Chipper Jones will play the 2012 season in Atlanta. Well, that's at least what he told everyone on Friday. With some pop remaining in his bat and as much as $25 million dollars remaining on his contract, who could blame him? The Hall of Famer has earned it.
The definite return of our third baseman does change the outlook of both the 2011 off-season and 2012 season considerably. Let's take a look at a few of these changes:
Fourteen million dollars is a lot of money. Assuming Atlanta's payroll hovers somewhere around $90 million next season, Chipper will command nearly 16-percent of the team's financial resources. That's a lot for a 40-year-old with bad knees. Nonetheless, he is Chipper Jones and he has earned it with his loyalty to the franchise.
As far as his teammates go, Nate McLouth, Kenshin Kawakami, Alex Gonzalez, Scott Linebrink and George Sherrill are the predominate names who will see their contract either expire or have an option declined. The loss of those players will free up approximately $21 million dollars. That may seem like a lot, but there is something to consider: pay increases.
Dan Uggla will see his pay rise from $9 million to $13 million. Brian McCann's contract -- which is pretty damn great -- will increase by two million. Michael Bourn, Martin Prado, Jair Jurrjens and Eric O'Flaherty will all see significant raises in arbitration, and the team could elect to bring back Peter Moylan for his final season, assuming they deem his back is healthy. These increases won't likely add up to the $21 million gained from the previously mentioned expiring contracts, but it's not like Atlanta will have a boat load of cash sitting around to spend freely.
Well, at least they won't unless they could somehow unload Derek Lowe and the remaining $15 million left on his contract, but that isn't likely.
On The Field:
For a team with uncertainty surrounding three positions for 2012 just a few months ago -- third base, shortstop, center field -- only one true hole remains. With Chipper back at third and Bourn set to man center field, the only empty position is shortstop. In all honesty, this is likely filled with cheap, in-house candidates.
Alex Gonzalez, while not stellar with the bat, is still one of the better fielders in the game and is fine assuming he hits no higher than seventh or eighth in the batting order. In addition to Gonzalez, the team currently has prospect Tyler Pastornicky playing well in Triple-A Gwinnett. Most expect Pastornicky to make it to Atlanta sometime in the next 12 months, but it is unknown if he would be able to handle the full-time duties at shortstop for an entire season.
It makes the most sense -- financially and in terms of production -- for the Braves to re-sign Gonzalez to a one-year deal for $2 million or so and then have Pastornicky ready should the incumbent shortstop continue to decline rapidly at the plate. It brings both stability and a plan for the future at the position.

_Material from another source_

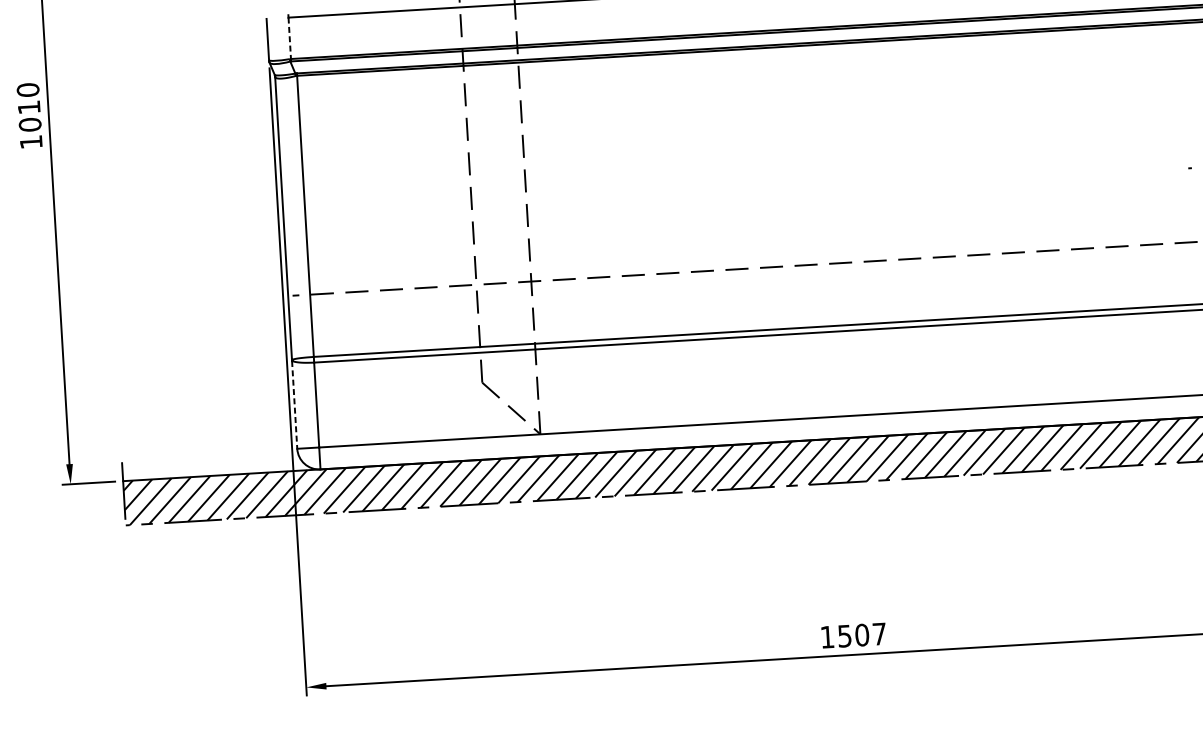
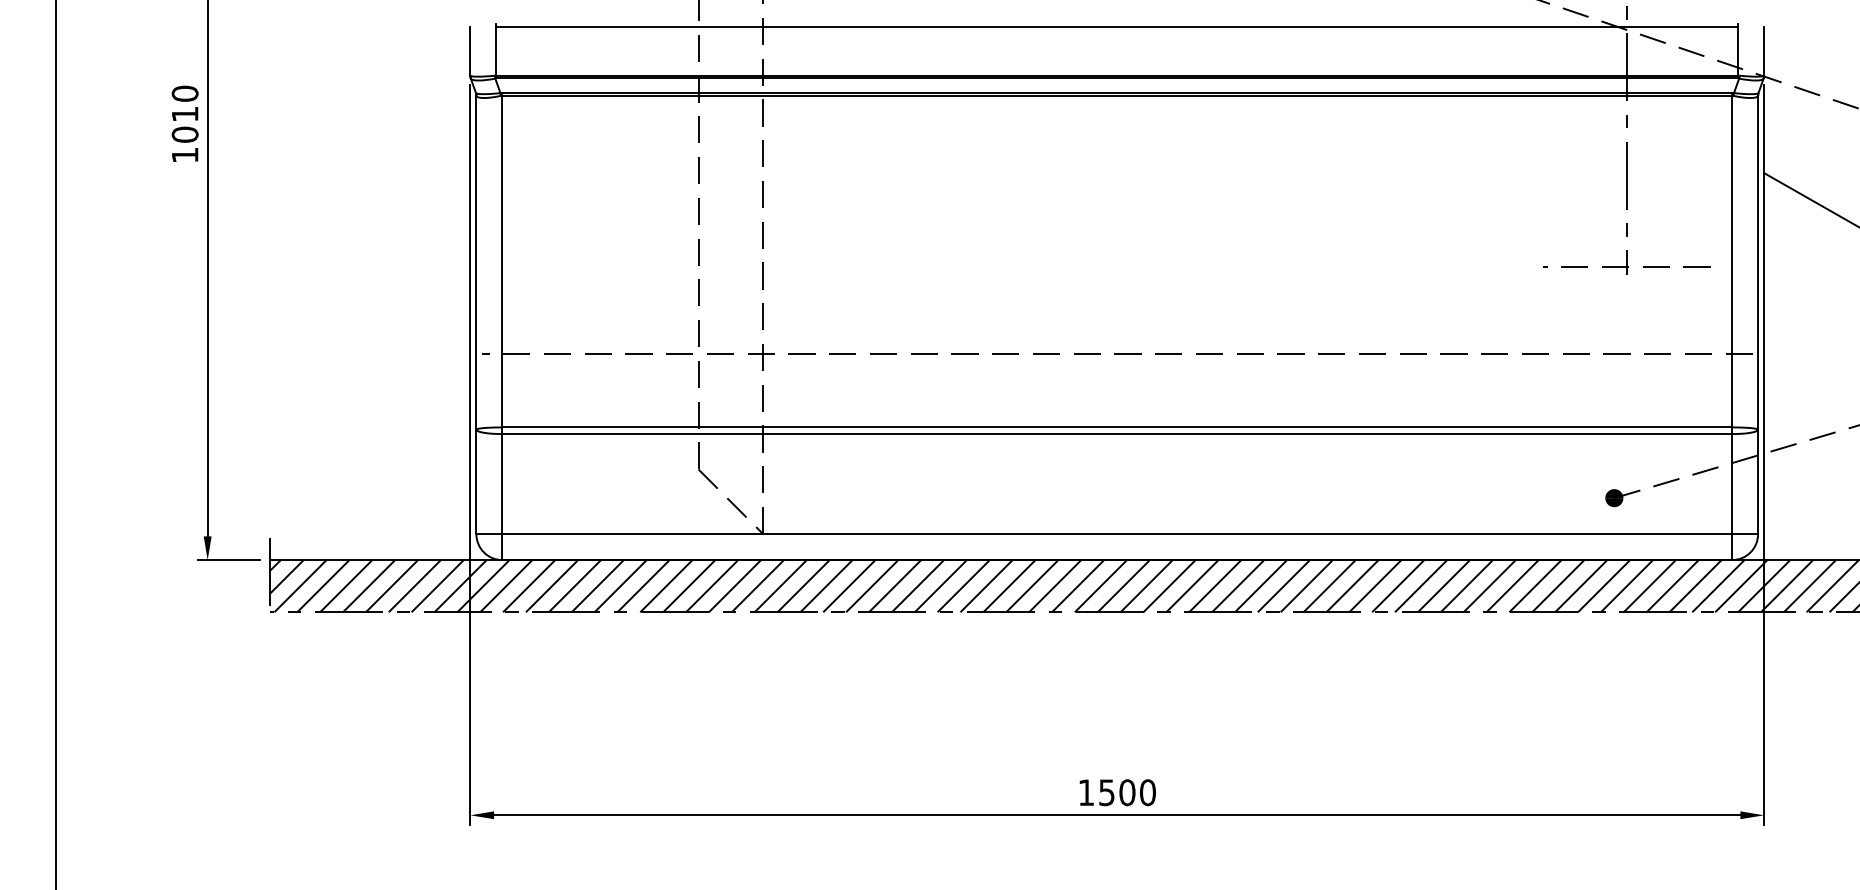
line: (289, 38) -> (496, 51), dashed -> solid
line: (294, 404) -> (476, 482), dashed -> solid
text: (879, 633) -> (1147, 792), 1507 -> 1500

With Chipper back and Martin Prado capable of playing third, the only real area of concern would be to add a right-handed corner outfielder. That player would not have to be a star by any means, but at least be capable of being productive both off the bench and in right and left field should an injury or severe slump arise. That player may be an in-house candidate such as Jose Constanza, or it may be a bigger-name free agent like Josh Willingham or Cody Ross.
Regardless of that player, Frank Wren and Braves fans should rest easy knowing a bench player is likely the biggest concern on the roster.
The plan -- or at least what many believe to be the plan of GM Frank Wren -- is to move Martin Prado to third base once Chipper Jones retires. This would open up a spot in the outfield. At the moment, Atlanta has no player in-house who could take over those duties as early as 2013.
With a bevy of pitching prospects already in the organization, Wren now has yet another season to gather resources as he looks for a potential replacement. That's usually not a good thing for the other teams in the league.
The Bottom Line:
This is big news for the franchise. Chipper will be at the hot corner yet again and it brings stability to the Braves for the near future. Baseball at Turner Field just does not seem right without No. 10 in the lineup, and fans will get to see their franchise player in action for at least one more year. This is a good day.